DDoS (Distributed DoS): Simultaneous attacks from multiple sources

  Botnet PC1 --+
  Botnet PC2 --+---> Target server (overloaded)
  Botnet PC3 --+
  ...          --+

Packet Sniffing

Intercepting copies of packets passing through a shared medium.

Shared medium (WiFi, etc.):
  A -------------------- B
       |
       +-- Sniffer (packet eavesdropper)
           Receives copies of all packets

IP Spoofing

Generating packets with a forged source IP address to impersonate another user.

Attacker forges source IP:
  Actual IP: 192.168.1.100
  Forged IP: 10.0.0.1 (trusted host)

  Server mistakenly believes the packet came from the trusted host

5.3 Key Security Principles

Core elements of network security:
  +-- Confidentiality: Only sender and receiver understand content
  +-- Integrity: Detecting data alteration during transmission
  +-- Authentication: Verifying the identity of the other party
  +-- Availability: Services are always accessible

6. Summary

Internet Protocol Stack Summary:

Layer          PDU        Key Protocols      Role
-----          ---        -------------      ----
Application    Message    HTTP,SMTP,DNS      Network applications
Transport      Segment    TCP, UDP           End-to-end data delivery
Network        Datagram   IP                 Host-to-host routing
Link           Frame      Ethernet, WiFi     Adjacent node delivery
Physical       Bit        -                  Physical bit transmission

Key encapsulation concepts:

Each layer treats the upper layer's PDU as a payload and adds its own header
On the receiving side, each layer removes its header and passes data to the upper layer (decapsulation)

7. Review Questions

Q1. What is the PDU name for each layer in the Internet 5-layer model?

Layer	PDU
Application	Message
Transport	Segment
Network	Datagram
Link	Frame
Physical	Bit

Q2. How many layers does a router implement?

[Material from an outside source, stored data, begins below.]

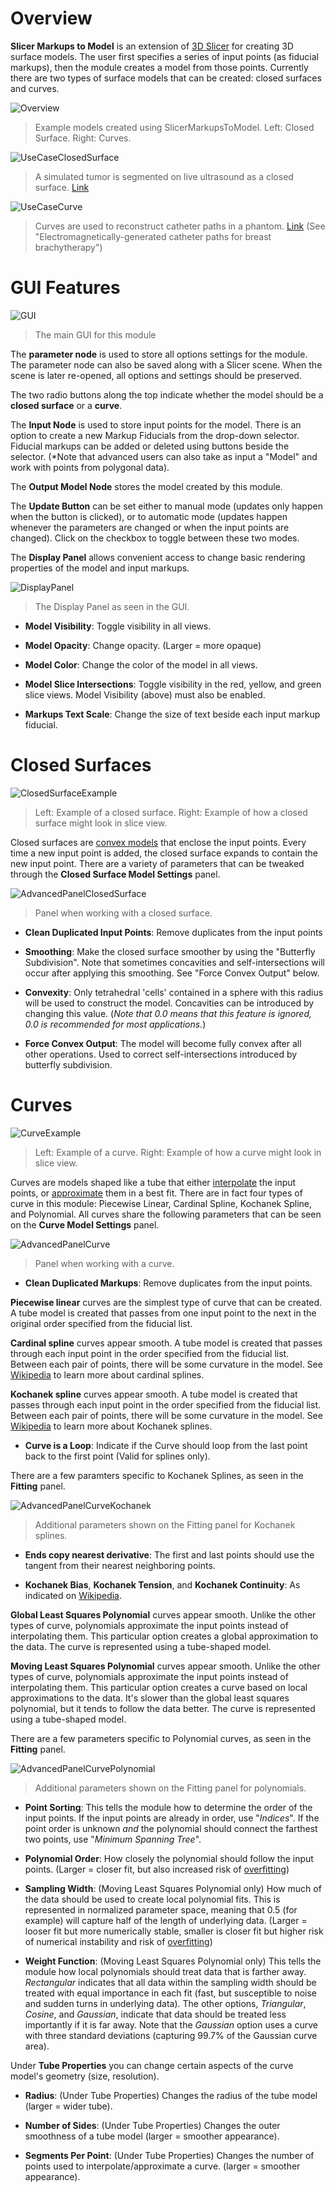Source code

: # Overview

**Slicer Markups to Model** is an extension of [3D Slicer](https://www.slicer.org/) for creating 3D surface models. The user first specifies a series of input points (as fiducial markups), then the module creates a model from those points. Currently there are two types of surface models that can be created: closed surfaces and curves.

![Overview](https://raw.githubusercontent.com/SlicerIGT/SlicerMarkupsToModel/master/Screenshots/Overview.png?raw=true)
> Example models created using SlicerMarkupsToModel. Left: Closed Surface. Right: Curves.

![UseCaseClosedSurface](https://raw.githubusercontent.com/SlicerIGT/SlicerMarkupsToModel/master/Screenshots/UseCaseIntraopTumorSegmentation.PNG)
> A simulated tumor is segmented on live ultrasound as a closed surface. [Link](https://dx.doi.org/10.1109/TBME.2015.2466591)

![UseCaseCurve](https://raw.githubusercontent.com/SlicerIGT/SlicerMarkupsToModel/master/Screenshots/UseCaseCatheterReconstruction.PNG)
> Curves are used to reconstruct catheter paths in a phantom. [Link](http://imno.ca/sites/default/files/ImNO%202017%20Full%20Program.pdf) (See "Electromagnetically-generated catheter paths for breast brachytherapy")

# GUI Features

![GUI](https://raw.githubusercontent.com/SlicerIGT/SlicerMarkupsToModel/master/Screenshots/GUI.png)
> The main GUI for this module

The **parameter node** is used to store all options settings for the module. The parameter node can also be saved along with a Slicer scene. When the scene is later re-opened, all options and settings should be preserved.

The two radio buttons along the top indicate whether the model should be a **closed surface** or a **curve**.

The **Input Node** is used to store input points for the model. There is an option to create a new Markup Fiducials from the drop-down selector. Fiducial markups can be added or deleted using buttons beside the selector. (*Note that advanced users can also take as input a "Model" and work with points from polygonal data).

The **Output Model Node** stores the model created by this module.

The **Update Button** can be set either to manual mode (updates only happen when the button is clicked), or to automatic mode (updates happen whenever the parameters are changed or when the input points are changed). Click on the checkbox to toggle between these two modes.

The **Display Panel** allows convenient access to change basic rendering properties of the model and input markups.

![DisplayPanel](https://raw.githubusercontent.com/SlicerIGT/SlicerMarkupsToModel/master/Screenshots/DisplayPanel.png)
> The Display Panel as seen in the GUI.

- **Model Visibility**: Toggle visibility in all views.

- **Model Opacity**: Change opacity. (Larger = more opaque)

- **Model Color**: Change the color of the model in all views.

- **Model Slice Intersections**: Toggle visibility in the red, yellow, and green slice views. Model Visibility (above) must also be enabled.

- **Markups Text Scale**: Change the size of text beside each input markup fiducial.

# Closed Surfaces

![ClosedSurfaceExample](https://raw.githubusercontent.com/SlicerIGT/SlicerMarkupsToModel/master/Screenshots/ClosedSurfaceExample.png)
> Left: Example of a closed surface. Right: Example of how a closed surface might look in slice view.

Closed surfaces are [convex models](https://en.wikipedia.org/wiki/Convex_hull) that enclose the input points. Every time a new input point is added, the closed surface expands to contain the new input point. There are a variety of parameters that can be tweaked through the **Closed Surface Model Settings** panel.

![AdvancedPanelClosedSurface](https://raw.githubusercontent.com/SlicerIGT/SlicerMarkupsToModel/master/Screenshots/AdvancedPanelClosedSurface.png)
> Panel when working with a closed surface.

- **Clean Duplicated Input Points**: Remove duplicates from the input points

- **Smoothing**: Make the closed surface smoother by using the "Butterfly Subdivision". Note that sometimes concavities and self-intersections will occur after applying this smoothing. See "Force Convex Output" below.

- **Convexity**: Only tetrahedral 'cells' contained in a sphere with this radius will be used to construct the model. Concavities can be introduced by changing this value. (*Note that 0.0 means that this feature is ignored, 0.0 is recommended for most applications.*)

- **Force Convex Output**: The model will become fully convex after all other operations. Used to correct self-intersections introduced by butterfly subdivision.

# Curves

![CurveExample](https://raw.githubusercontent.com/SlicerIGT/SlicerMarkupsToModel/master/Screenshots/CurveExample.png)
> Left: Example of a curve. Right: Example of how a curve might look in slice view.

Curves are models shaped like a tube that either [interpolate](https://en.wikipedia.org/wiki/Spline_interpolation) the input points, or [approximate](https://en.wikipedia.org/wiki/Polynomial_regression) them in a best fit. There are in fact four types of curve in this module: Piecewise Linear, Cardinal Spline, Kochanek Spline, and Polynomial. All curves share the following parameters that can be seen on the **Curve Model Settings** panel.

![AdvancedPanelCurve](https://raw.githubusercontent.com/SlicerIGT/SlicerMarkupsToModel/master/Screenshots/AdvancedPanelCurve.png)
> Panel when working with a curve.

- **Clean Duplicated Markups**: Remove duplicates from the input points.

**Piecewise linear** curves are the simplest type of curve that can be created. A tube model is created that passes from one input point to the next in the original order specified from the fiducial list.

**Cardinal spline** curves appear smooth. A tube model is created that passes through each input point in the order specified from the fiducial list. Between each pair of points, there will be some curvature in the model. See [Wikipedia](https://en.wikipedia.org/wiki/Cubic_Hermite_spline#Cardinal_spline) to learn more about cardinal splines.

**Kochanek spline** curves appear smooth. A tube model is created that passes through each input point in the order specified from the fiducial list. Between each pair of points, there will be some curvature in the model. See [Wikipedia](https://en.wikipedia.org/wiki/Kochanek%E2%80%93Bartels_spline) to learn more about Kochanek splines.

- **Curve is a Loop**: Indicate if the Curve should loop from the last point back to the first point (Valid for splines only).

There are a few paramters specific to Kochanek Splines, as seen in the **Fitting** panel.

![AdvancedPanelCurveKochanek](https://raw.githubusercontent.com/SlicerIGT/SlicerMarkupsToModel/master/Screenshots/AdvancedPanelCurveKochanek.png)
> Additional parameters shown on the Fitting panel for Kochanek splines.

- **Ends copy nearest derivative**: The first and last points should use the tangent from their nearest neighboring points.

- **Kochanek Bias**, **Kochanek Tension**, and **Kochanek Continuity**: As indicated on [Wikipedia](https://en.wikipedia.org/wiki/Kochanek%E2%80%93Bartels_spline).

**Global Least Squares Polynomial** curves appear smooth. Unlike the other types of curve, polynomials approximate the input points instead of interpolating them. This particular option creates a global approximation to the data. The curve is represented using a tube-shaped model.

**Moving Least Squares Polynomial** curves appear smooth. Unlike the other types of curve, polynomials approximate the input points instead of interpolating them. This particular option creates a curve based on local approximations to the data. It's slower than the global least squares polynomial, but it tends to follow the data better. The curve is represented using a tube-shaped model.

There are a few parameters specific to Polynomial curves, as seen in the **Fitting** panel.

![AdvancedPanelCurvePolynomial](https://raw.githubusercontent.com/SlicerIGT/SlicerMarkupsToModel/master/Screenshots/AdvancedPanelCurvePolynomial.png)
> Additional parameters shown on the Fitting panel for polynomials.

- **Point Sorting**: This tells the module how to determine the order of the input points. If the input points are already in order, use "*Indices*". If the point order is unknown *and* the polynomial should connect the farthest two points, use "*Minimum Spanning Tree*".

- **Polynomial Order**: How closely the polynomial should follow the input points. (Larger = closer fit, but also increased risk of [overfitting](https://en.wikipedia.org/wiki/Overfitting))

- **Sampling Width**: (Moving Least Squares Polynomial only) How much of the data should be used to create local polynomial fits. This is represented in normalized parameter space, meaning that 0.5 (for example) will capture half of the length of underlying data. (Larger = looser fit but more numerically stable, smaller is closer fit but higher risk of numerical instability and risk of [overfitting](https://en.wikipedia.org/wiki/Overfitting))

- **Weight Function**: (Moving Least Squares Polynomial only) This tells the module how local polynomials should treat data that is farther away. *Rectangular* indicates that all data within the sampling width should be treated with equal importance in each fit (fast, but susceptible to noise and sudden turns in underlying data). The other options, *Triangular*, *Cosine*, and *Gaussian*, indicate that data should be treated less importantly if it is far away. Note that the *Gaussian* option uses a curve with three standard deviations (capturing 99.7% of the Gaussian curve area).

Under **Tube Properties** you can change certain aspects of the curve model's geometry (size, resolution).

- **Radius**: (Under Tube Properties) Changes the radius of the tube model (larger = wider tube).

- **Number of Sides**: (Under Tube Properties) Changes the outer smoothness of a tube model (larger = smoother appearance).

- **Segments Per Point**: (Under Tube Properties) Changes the number of points used to interpolate/approximate a curve. (larger = smoother appearance).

A router implements the lower 3 layers (Physical, Link, Network). A router needs the network layer to examine IP datagram headers and make forwarding decisions, but it does not implement the transport or application layers.

Q3. What are the two layers in the OSI model that are absent from the Internet model?

The Presentation layer and the Session layer.

Presentation layer: Handles data compression, encryption, and format conversion
Session layer: Handles synchronization of data exchange and checkpointing

In the Internet, these functions are implemented directly by application developers when needed.